• _Task_
Pictures in the records are to be omitted; everything else is copied exactly.

-- Opening Marker --

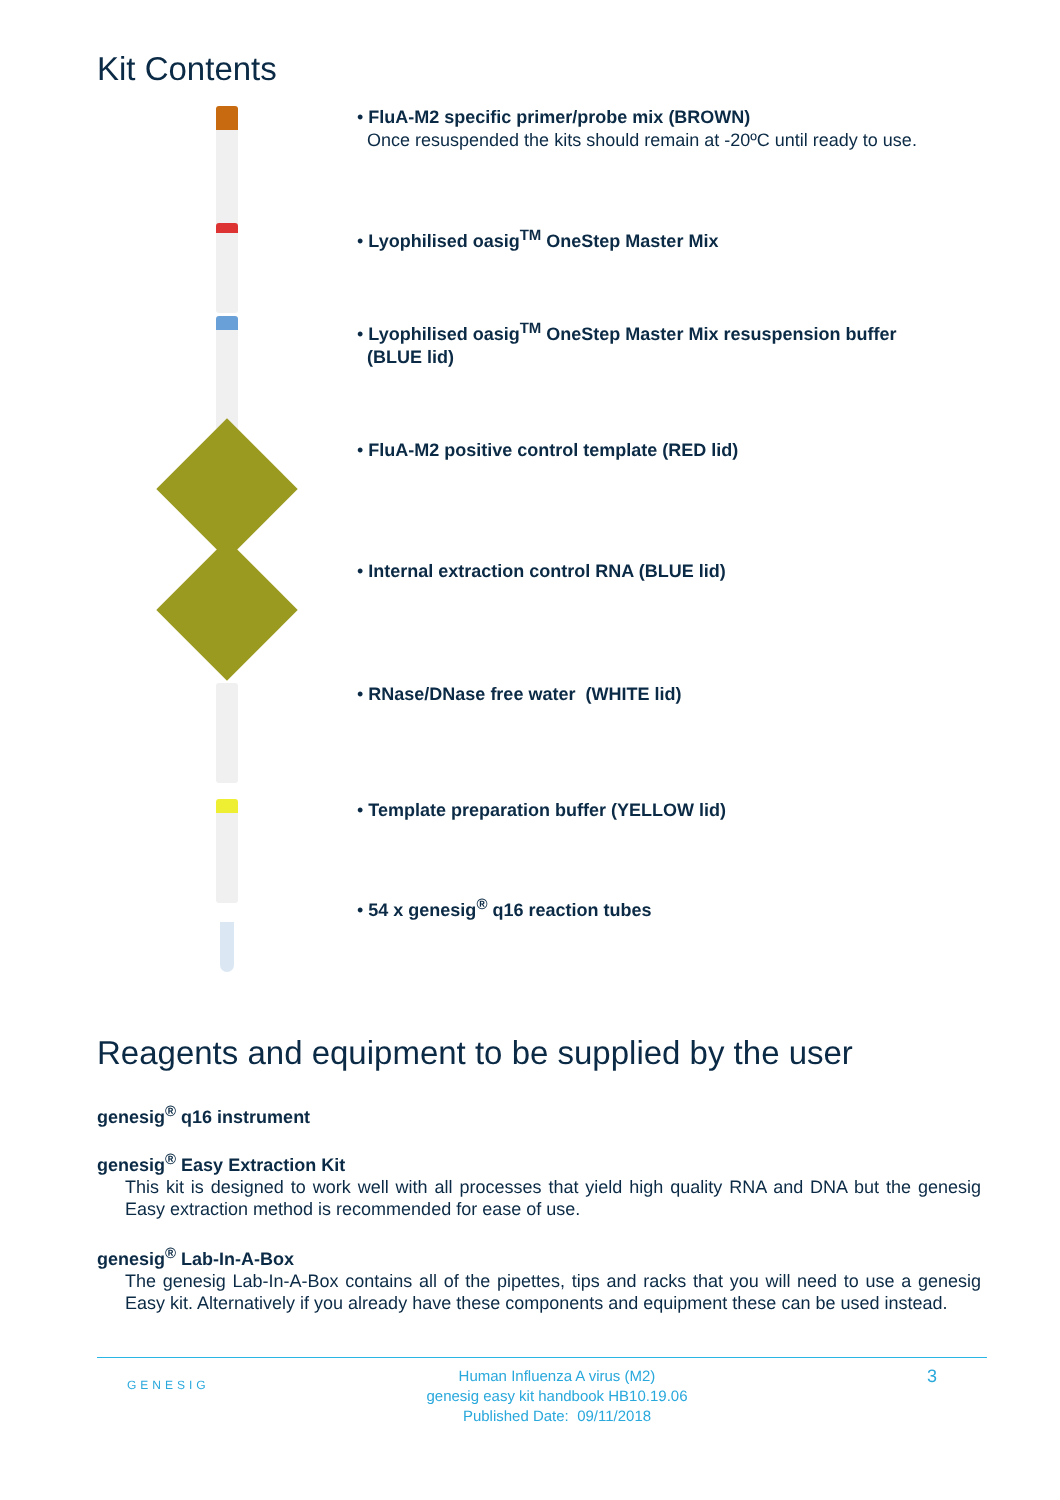Kit Contents
• FluA-M2 specific primer/probe mix (BROWN)
Once resuspended the kits should remain at -20ºC until ready to use.
• Lyophilised oasig<sup>TM</sup> OneStep Master Mix
• Lyophilised oasig<sup>TM</sup> OneStep Master Mix resuspension buffer
(BLUE lid)
• FluA-M2 positive control template (RED lid)
• Internal extraction control RNA (BLUE lid)
• RNase/DNase free water (WHITE lid)
• Template preparation buffer (YELLOW lid)
• 54 x genesig<sup>®</sup> q16 reaction tubes
Reagents and equipment to be supplied by the user
genesig<sup>®</sup> q16 instrument
genesig<sup>®</sup> Easy Extraction Kit
This kit is designed to work well with all processes that yield high quality RNA and DNA but the genesig Easy extraction method is recommended for ease of use.
genesig<sup>®</sup> Lab-In-A-Box
The genesig Lab-In-A-Box contains all of the pipettes, tips and racks that you will need to use a genesig Easy kit. Alternatively if you already have these components and equipment these can be used instead.
GENESIG
Human Influenza A virus (M2)
genesig easy kit handbook HB10.19.06
Published Date: 09/11/2018
3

-- Closing Marker --

• _Response to the exercise_
Kit Contents
• FluA-M2 specific primer/probe mix (BROWN)
Once resuspended the kits should remain at -20ºC until ready to use.
• Lyophilised oasig<sup>TM</sup> OneStep Master Mix
• Lyophilised oasig<sup>TM</sup> OneStep Master Mix resuspension buffer
(BLUE lid)
• FluA-M2 positive control template (RED lid)
• Internal extraction control RNA (BLUE lid)
• RNase/DNase free water (WHITE lid)
• Template preparation buffer (YELLOW lid)
• 54 x genesig<sup>®</sup> q16 reaction tubes
Reagents and equipment to be supplied by the user
genesig<sup>®</sup> q16 instrument
genesig<sup>®</sup> Easy Extraction Kit
This kit is designed to work well with all processes that yield high quality RNA and DNA but the genesig Easy extraction method is recommended for ease of use.
genesig<sup>®</sup> Lab-In-A-Box
The genesig Lab-In-A-Box contains all of the pipettes, tips and racks that you will need to use a genesig Easy kit. Alternatively if you already have these components and equipment these can be used instead.
GENESIG
Human Influenza A virus (M2)
genesig easy kit handbook HB10.19.06
Published Date: 09/11/2018
3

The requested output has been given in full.